According to Ree-Lindstad, discrimination during the hiring process may be one reason it is difficult to retain women with technology expertise in the technology industry.

“We believe that when managers conduct a hiring process, they may operate with an attitude that women of childbearing age are not as desirable as employees – and this attitude may be overrepresented in male-dominated professions. This can make it more difficult for women to gain entry into the field.”  

Hard transition?

Ree-Lindstad also points out that the transition from education to employment may be difficult if a woman is not prepared for the discriminatory mechanisms in working life. For example, the majority of complaints submitted to the Equality and Anti-discrimination Ombud deal with discrimination due to pregnancy.

“In today’s society we generally believe that we have achieved gender equality. We often explain a lack of gender equality by saying it is our own choices that limit us,” she says.

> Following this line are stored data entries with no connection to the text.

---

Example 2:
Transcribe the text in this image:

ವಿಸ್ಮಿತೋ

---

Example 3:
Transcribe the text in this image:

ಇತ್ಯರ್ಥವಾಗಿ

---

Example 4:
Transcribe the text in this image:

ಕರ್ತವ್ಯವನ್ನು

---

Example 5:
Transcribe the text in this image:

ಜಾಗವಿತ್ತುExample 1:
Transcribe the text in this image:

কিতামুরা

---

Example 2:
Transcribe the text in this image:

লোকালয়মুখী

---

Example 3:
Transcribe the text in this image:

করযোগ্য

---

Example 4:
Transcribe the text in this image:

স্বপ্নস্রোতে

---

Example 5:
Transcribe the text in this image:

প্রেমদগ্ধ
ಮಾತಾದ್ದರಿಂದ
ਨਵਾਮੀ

“Young women who have chosen a non-traditional education in which the job opportunities are found in male-dominated environments may find a difference between theory and practice when they enter the actual job market. This may entail prejudices, attitudes and a culture at the individual workplaces that are not compatible with the concept of gender equality.”

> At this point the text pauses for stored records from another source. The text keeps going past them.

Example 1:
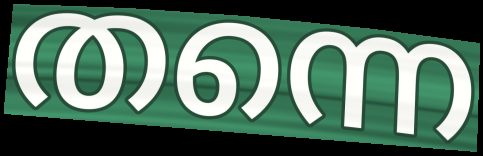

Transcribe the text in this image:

തന്നെ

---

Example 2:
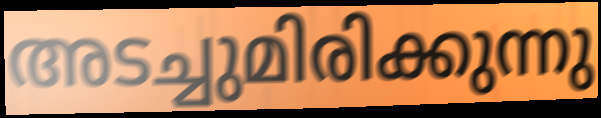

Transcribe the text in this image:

അടച്ചുമിരിക്കുന്നു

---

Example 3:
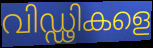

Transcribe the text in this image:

വിഡ്ഢികളെ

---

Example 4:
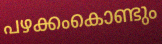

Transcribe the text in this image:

പഴക്കംകൊണ്ടും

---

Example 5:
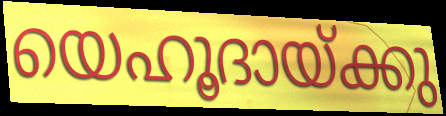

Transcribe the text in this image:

യെഹൂദായ്ക്കു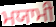
ਮਯਾਮੀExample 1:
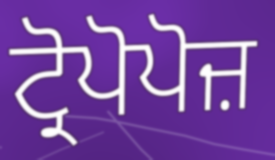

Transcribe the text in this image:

ਟ੍ਰੋਪੋਪੋਜ਼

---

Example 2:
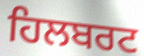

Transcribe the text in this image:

ਹਿਲਬਰਟ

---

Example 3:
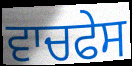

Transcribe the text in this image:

ਵਾਚਫੇਸ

One of the project’s focus areas is to make male-dominated workplaces more family friendly, but Ree-Lindstad emphasizes that gender imbalance in the technology professions is a problem that must also be addressed long before, in kindergarten and school.

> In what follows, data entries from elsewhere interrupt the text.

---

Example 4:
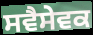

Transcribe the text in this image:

ਸਵੈਸੇਵਕ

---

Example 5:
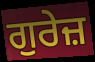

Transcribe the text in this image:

ਗੁਰੇਜ਼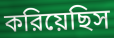
করিয়েছিসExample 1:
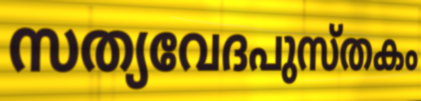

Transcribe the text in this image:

സത്യവേദപുസ്തകം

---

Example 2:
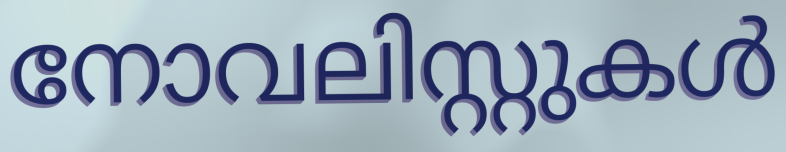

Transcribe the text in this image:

നോവലിസ്റ്റുകൾ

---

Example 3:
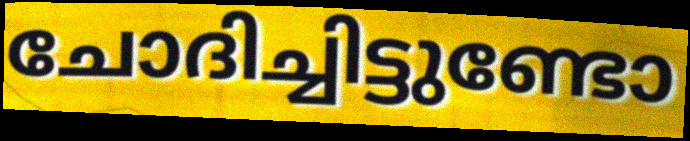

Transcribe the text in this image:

ചോദിച്ചിട്ടുണ്ടോ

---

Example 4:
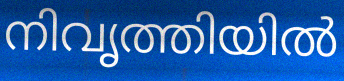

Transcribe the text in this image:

നിവൃത്തിയിൽ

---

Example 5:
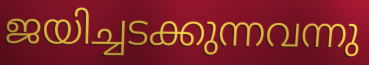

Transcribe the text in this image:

ജയിച്ചടക്കുന്നവന്നു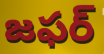
జఫర్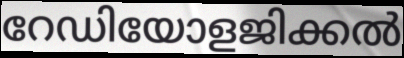
റേഡിയോളജിക്കൽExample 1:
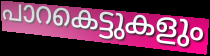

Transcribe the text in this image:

പാറകെട്ടുകളും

“At the same time, we know it’s crucial for gender equality that companies create a framework that promotes a family-friendly working life. If employees are expected to work overtime and to be available outside of regular work hours, this is not family friendly. This may deter women from applying, and should worry employers,” says Ree-Lindstad.

Untapped potential – also among immigrants

Liv Anne Støren also finds it paradoxical that there is talk of a lack of expertise in the natural sciences and technology when certain groups are especially vulnerable to unemployment or other forms of maladjustment within this field in particular.

“We also know that master’ graduates with an immigrant background are at especially high risk of unemployment, and this applies especially within natural science and technology,” she explains.

“On the whole this seems rather paradoxical since the general belief within the industry is that there is a lack of expertise in the natural sciences and technology,” she says.

“This suggests that we have a lot of untapped potential in this field.”

Many want to become researchers

Another new element in this year’s candidate survey is an overview of the recent graduates’ motivation to pursue a research career. In this part of the survey, which was commissioned by the Norwegian Association of Researchers, the authors found no difference between the genders – including in natural science and technology.

“We see that research is perceived as an attractive career path for many master’s graduates, and this is evenly distributed between women and men,” says Støren.

“This applies to the technical and natural science subjects as well. The percentage of women with a master’s degree in this field who said that they wanted to conduct research was actually slightly higher than the percentage of men with this type of master’s degree. There is enormous potential here for female researchers,” she says.

Salary differences increase over time

The report also shows that women have a somewhat lower salary than men at the beginning of their careers and that this is true regardless of scientific field and sector.

“We found that the salary differences between the genders was four percent a half year after completion of the master’s degree, and this is also the figure we got after controlling for scientific field and sector,” says Støren.

“But generally we can say that we seldom find any particular salary differences between women and men a half year after completion of the master’s degree. Instead, the differences increase more throughout their careers.”